::: Text block
The court conducted oral argument on the motion. Following argument, the court rendered its decision on the record. The court found Sufrin did not make any misrepresentations to Palma during their settlement negotiations. In addition, the court noted that MMU was not seeking monetary damages; therefore, MMU only had to establish "equitable fraud, not legal fraud." See Nolan v. Lee Ho, 120 N.J. 465, 472 (1990).

The court explained equitable fraud consists of "a material misrepresentation of a presently existing or past fact, the maker's intent that the other party rely on it, and detrimental reliance by the other party." See Liebling v. Garden State Indem., 337 N.J.Super. 447, 453 (App. Div. 2001). The court denied the motion because there was no basis to vacate the settlement agreement and warrant to satisfy judgment. A memorializing order was entered.

Before us, MMU argues:

I. [The court] abused [its] discretion in denying the motion to void settlement and warrant to satisfy judgment.
II. Defendant's equitable and/or legal fraud mandated recission of the settlement agreement.
III. The instant motion should have been decided only upon facts properly before the court.
IV. MMU's failure to ask or discover defendant's asset transfer is not a defense to the fraud.

II.

"The decision granting or denying an application to open a judgment will be left undisturbed unless it represents a clear abuse of discretion." Hous. Auth. of Morristown v. Little, 135 N.J. 274, 283 (1994). An abuse of discretion "arises when a decision is 'made without a rational explanation, inexplicably departed from established policies, or rested on an impermissible basis.'" Flagg v. Essex Cnty. Prosecutor, 171 N.J. 561, 571 (2002) (quoting Achacoso-Sanchez v. INS., 779 F.2d 1260, 1265 (7th Cir. 1985)). This court "accord[s] no deference to the judge's interpretation of applicable law, which [it] review[s] de novo." Barlyn v. Dow, 436 N.J.Super. 161, 170 (App. Div. 2014).
::::::
::: Supplied information
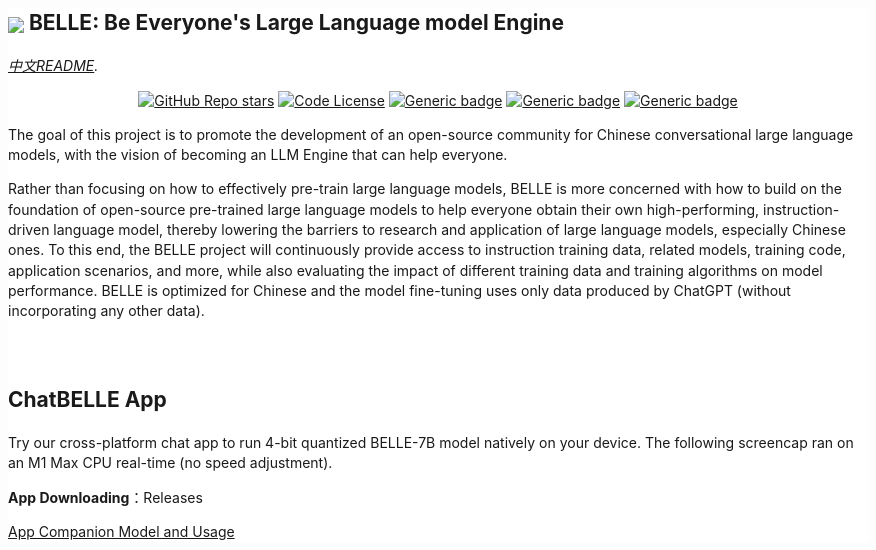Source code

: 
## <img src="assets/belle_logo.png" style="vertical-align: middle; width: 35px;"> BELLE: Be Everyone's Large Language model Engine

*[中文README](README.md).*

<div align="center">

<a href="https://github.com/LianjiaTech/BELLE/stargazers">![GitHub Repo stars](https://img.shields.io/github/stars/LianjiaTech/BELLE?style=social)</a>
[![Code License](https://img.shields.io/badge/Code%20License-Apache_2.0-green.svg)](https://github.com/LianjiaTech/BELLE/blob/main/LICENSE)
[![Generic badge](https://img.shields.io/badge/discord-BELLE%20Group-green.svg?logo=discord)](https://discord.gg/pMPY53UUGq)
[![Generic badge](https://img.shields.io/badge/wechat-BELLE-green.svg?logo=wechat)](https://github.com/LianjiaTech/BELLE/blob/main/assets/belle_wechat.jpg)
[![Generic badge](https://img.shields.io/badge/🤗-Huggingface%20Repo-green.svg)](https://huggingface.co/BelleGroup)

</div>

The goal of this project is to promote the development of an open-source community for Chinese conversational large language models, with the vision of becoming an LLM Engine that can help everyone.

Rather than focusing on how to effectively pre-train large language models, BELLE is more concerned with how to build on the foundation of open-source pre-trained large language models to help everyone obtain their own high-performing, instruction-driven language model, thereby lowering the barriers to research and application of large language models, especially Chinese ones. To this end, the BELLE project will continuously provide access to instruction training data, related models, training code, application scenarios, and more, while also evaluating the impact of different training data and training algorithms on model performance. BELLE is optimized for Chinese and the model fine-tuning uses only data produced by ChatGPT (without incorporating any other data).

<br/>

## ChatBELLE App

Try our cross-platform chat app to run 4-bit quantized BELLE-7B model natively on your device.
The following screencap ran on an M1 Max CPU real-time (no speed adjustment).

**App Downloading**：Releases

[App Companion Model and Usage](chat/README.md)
::::::
::: Supplied information
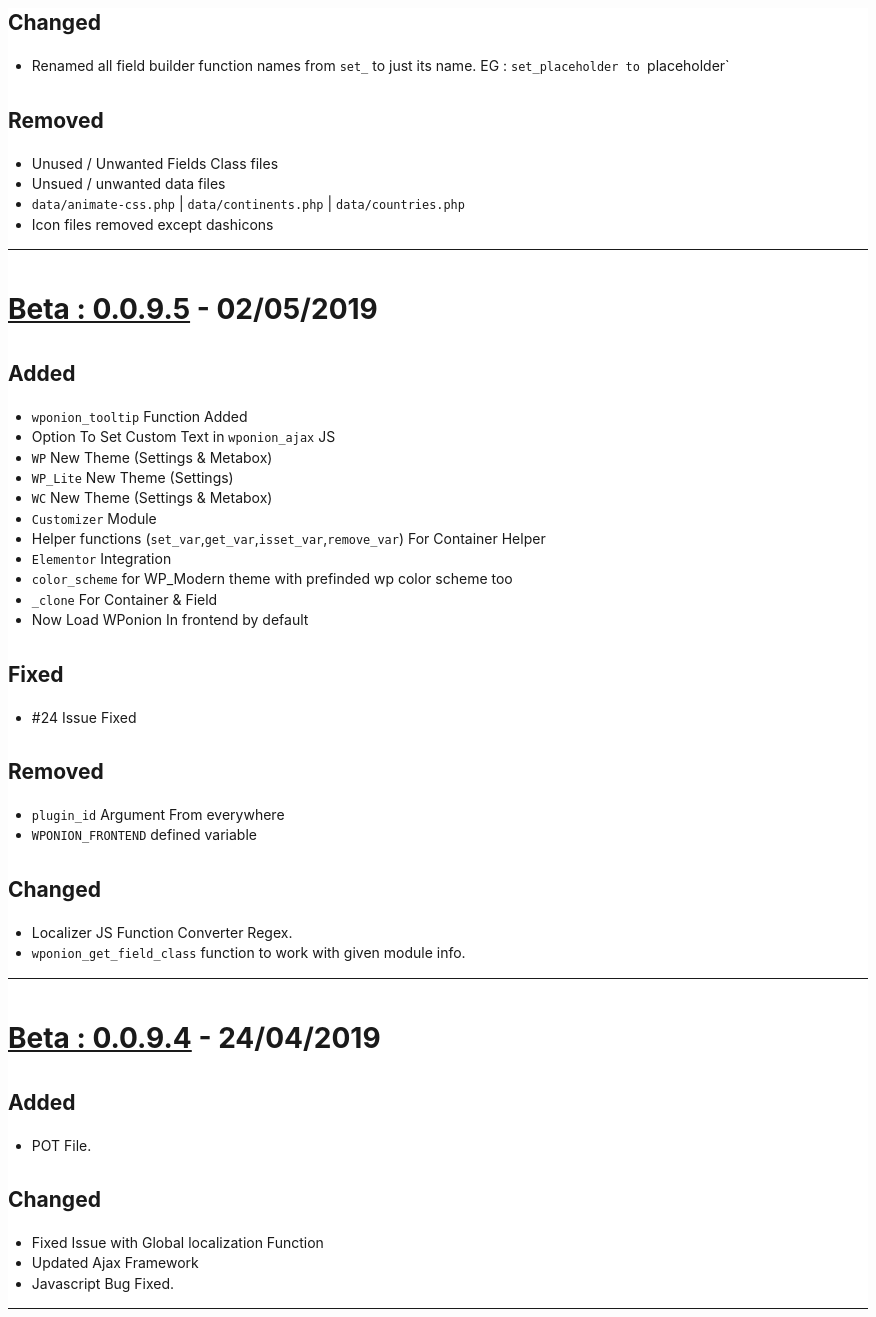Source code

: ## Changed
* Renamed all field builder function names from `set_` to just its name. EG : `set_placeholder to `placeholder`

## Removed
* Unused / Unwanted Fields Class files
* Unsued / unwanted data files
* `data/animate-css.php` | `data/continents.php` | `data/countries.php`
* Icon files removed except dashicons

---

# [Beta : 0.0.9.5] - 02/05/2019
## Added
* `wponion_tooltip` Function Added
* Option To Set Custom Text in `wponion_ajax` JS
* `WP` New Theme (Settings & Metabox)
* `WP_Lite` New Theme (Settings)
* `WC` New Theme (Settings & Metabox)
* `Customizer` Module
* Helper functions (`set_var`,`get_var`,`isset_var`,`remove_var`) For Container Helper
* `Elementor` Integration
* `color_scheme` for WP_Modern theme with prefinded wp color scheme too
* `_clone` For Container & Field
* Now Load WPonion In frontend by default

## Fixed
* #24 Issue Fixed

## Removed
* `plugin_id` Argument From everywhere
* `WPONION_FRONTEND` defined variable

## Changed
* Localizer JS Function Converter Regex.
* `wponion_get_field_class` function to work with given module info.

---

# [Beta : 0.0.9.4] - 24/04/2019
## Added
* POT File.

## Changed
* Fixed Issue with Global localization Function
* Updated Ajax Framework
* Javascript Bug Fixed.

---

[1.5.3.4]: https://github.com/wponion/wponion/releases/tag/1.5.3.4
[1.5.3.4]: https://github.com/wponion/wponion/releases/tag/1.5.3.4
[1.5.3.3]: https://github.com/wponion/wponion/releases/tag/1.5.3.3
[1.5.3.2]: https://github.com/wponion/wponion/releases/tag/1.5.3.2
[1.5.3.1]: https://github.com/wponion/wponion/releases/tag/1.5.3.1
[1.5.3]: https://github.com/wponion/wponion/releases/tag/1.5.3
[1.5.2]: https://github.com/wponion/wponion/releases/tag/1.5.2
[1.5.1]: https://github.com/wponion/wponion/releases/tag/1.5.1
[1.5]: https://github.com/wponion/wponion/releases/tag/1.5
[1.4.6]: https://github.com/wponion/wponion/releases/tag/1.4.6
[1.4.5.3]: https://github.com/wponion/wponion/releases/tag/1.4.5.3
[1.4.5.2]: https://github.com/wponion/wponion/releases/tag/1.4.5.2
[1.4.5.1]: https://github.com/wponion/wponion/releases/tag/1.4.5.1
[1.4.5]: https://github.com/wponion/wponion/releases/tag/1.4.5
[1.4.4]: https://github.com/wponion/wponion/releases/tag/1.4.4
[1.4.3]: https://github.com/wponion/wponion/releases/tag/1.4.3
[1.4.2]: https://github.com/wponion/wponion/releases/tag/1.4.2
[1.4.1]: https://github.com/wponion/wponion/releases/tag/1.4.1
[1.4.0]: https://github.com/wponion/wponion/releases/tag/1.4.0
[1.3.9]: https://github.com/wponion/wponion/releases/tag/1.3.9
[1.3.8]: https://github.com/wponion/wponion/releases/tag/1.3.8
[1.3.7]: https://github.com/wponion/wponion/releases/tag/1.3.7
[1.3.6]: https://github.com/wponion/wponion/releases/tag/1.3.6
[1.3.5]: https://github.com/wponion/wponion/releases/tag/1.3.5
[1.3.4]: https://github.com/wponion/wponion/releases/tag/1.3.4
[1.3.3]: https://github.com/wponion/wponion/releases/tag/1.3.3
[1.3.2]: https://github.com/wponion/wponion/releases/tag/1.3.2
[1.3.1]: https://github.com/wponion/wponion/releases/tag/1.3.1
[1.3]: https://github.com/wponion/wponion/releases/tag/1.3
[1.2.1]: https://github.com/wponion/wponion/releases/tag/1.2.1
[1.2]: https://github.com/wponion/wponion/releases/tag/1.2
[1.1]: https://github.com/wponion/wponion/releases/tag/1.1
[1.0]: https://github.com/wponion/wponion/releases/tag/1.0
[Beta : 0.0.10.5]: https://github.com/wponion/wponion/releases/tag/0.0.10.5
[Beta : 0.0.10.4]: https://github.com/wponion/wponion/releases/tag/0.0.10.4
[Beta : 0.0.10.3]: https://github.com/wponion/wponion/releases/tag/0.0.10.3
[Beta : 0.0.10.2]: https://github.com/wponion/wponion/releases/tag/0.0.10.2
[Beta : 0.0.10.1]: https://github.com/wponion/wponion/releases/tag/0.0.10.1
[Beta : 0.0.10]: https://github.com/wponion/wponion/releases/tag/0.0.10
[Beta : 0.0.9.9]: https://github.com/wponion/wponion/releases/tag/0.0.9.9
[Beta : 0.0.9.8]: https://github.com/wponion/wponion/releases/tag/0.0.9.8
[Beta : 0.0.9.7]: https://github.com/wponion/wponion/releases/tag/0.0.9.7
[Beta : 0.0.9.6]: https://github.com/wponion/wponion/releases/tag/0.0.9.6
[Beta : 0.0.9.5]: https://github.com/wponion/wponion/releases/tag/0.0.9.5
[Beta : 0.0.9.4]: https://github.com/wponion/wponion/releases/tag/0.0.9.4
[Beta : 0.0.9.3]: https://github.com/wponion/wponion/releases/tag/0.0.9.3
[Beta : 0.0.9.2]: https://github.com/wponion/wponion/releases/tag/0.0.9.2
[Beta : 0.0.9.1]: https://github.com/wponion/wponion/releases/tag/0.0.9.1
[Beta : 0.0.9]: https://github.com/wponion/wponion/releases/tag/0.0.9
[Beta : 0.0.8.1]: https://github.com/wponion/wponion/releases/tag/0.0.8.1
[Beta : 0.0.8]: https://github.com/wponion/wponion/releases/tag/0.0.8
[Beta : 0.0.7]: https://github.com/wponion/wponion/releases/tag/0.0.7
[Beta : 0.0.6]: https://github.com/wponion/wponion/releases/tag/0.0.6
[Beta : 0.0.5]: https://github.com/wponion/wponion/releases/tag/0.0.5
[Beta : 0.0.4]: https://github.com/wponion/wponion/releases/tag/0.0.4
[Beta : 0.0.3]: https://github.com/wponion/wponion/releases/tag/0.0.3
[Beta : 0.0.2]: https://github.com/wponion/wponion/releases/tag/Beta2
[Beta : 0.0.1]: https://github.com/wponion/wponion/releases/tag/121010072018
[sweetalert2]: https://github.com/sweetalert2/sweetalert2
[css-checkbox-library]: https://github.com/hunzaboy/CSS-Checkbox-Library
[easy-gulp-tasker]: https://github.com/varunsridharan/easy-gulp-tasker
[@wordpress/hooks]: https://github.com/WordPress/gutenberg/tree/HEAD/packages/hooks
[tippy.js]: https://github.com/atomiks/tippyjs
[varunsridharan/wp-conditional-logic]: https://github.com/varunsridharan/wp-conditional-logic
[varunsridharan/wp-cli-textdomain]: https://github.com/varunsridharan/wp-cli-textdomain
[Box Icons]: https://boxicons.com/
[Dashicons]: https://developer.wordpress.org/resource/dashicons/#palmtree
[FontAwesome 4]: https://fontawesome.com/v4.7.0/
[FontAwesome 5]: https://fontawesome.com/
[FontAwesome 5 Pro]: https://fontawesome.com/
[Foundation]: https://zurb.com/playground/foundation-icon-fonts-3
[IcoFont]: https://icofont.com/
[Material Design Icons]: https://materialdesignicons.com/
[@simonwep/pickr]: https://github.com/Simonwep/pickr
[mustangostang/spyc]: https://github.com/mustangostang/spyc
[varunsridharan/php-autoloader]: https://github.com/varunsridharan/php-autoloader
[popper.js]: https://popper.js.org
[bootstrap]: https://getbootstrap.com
::::::
§ Study questions
A. Answer these questions about the opinion excerpt:
(i) Because MMU was not seeking monetary damages, what did the court say MMU only had to establish?
(ii) What was entered after the court denied the motion?
(iii) How does this court review the judge's interpretation of applicable law?
B. From the opinion excerpt, extract the passage from the words "IV. MMU's failure" up to and including the words "(App. Div. 2014).".

§ Solved tasks
A.
(i) Equitable fraud, not legal fraud.
(ii) A memorializing order.
(iii) De novo, with no deference.

B.
IV. MMU's failure to ask or discover defendant's asset transfer is not a defense to the fraud.

II.

"The decision granting or denying an application to open a judgment will be left undisturbed unless it represents a clear abuse of discretion." Hous. Auth. of Morristown v. Little, 135 N.J. 274, 283 (1994). An abuse of discretion "arises when a decision is 'made without a rational explanation, inexplicably departed from established policies, or rested on an impermissible basis.'" Flagg v. Essex Cnty. Prosecutor, 171 N.J. 561, 571 (2002) (quoting Achacoso-Sanchez v. INS., 779 F.2d 1260, 1265 (7th Cir. 1985)). This court "accord[s] no deference to the judge's interpretation of applicable law, which [it] review[s] de novo." Barlyn v. Dow, 436 N.J.Super. 161, 170 (App. Div. 2014).